The implications of this for research and reform are still uncertain and controversial. For banks, self-regulation, if at all, must give way to co-regulation or cooperative regulation between the banks and the state. Mandatory transparency is indispensable. For banks this transparency has the additional function of informing the regulators and supervisors in order to facilitate their task of creditor and debtholder protection and more generally the protection of the economy. Particular qualification and independence problems arise for state-owned banks. The regulatory core issues for the corporate governance of banks are manifold. A key problem is the composition and qualification of the (one tier or two tier) board. The legislative task is to enhance independent as well as qualified control. Yet the proposal of giving creditors a special seat in the board disregards the reality of labor codetermination. Furthermore, giving bank supervisors a permanent seat in the board would create serious conflicts of interest since they would have to supervise themselves.
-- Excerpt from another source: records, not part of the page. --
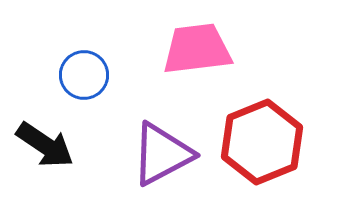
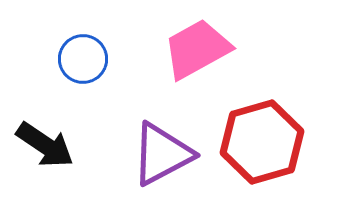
pink trapezoid: rotated 22 degrees counterclockwise
blue circle: moved 1 px left, 16 px up
red hexagon: rotated 6 degrees clockwise
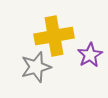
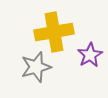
yellow cross: moved 4 px up
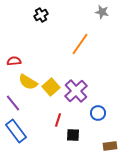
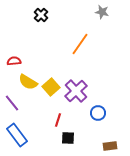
black cross: rotated 16 degrees counterclockwise
purple line: moved 1 px left
blue rectangle: moved 1 px right, 4 px down
black square: moved 5 px left, 3 px down
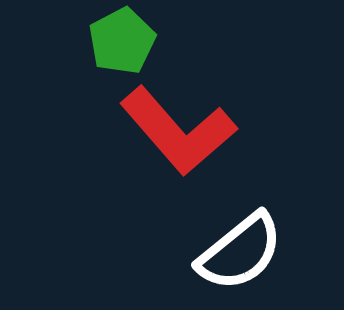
There are many other important special issues of bank governance, for example the duties and liabilities of bank directors in particular as far as risk and compliance are concerned, but also the remuneration paid to bank directors and senior managers or key function holders. Claw-back provisions, either imposed by law or introduced by banks themselves, exist already in certain countries and are beneficial. Much depends on enforcement, an understudied topic. A mix of civil, penal and administrative sanctions, possibly coupled with private enforcement, may have advantages.

The corporate governance of banks is an ongoing task for supervisors, regulators and legislators, but also one for the banks themselves. In banking, ethics is indispensable, and the tone from the top matters. For all of these issues, more economic, legal and interdisciplinary research on corporate governance in banks and financial institutions is needed, and it could also help pave the way forward.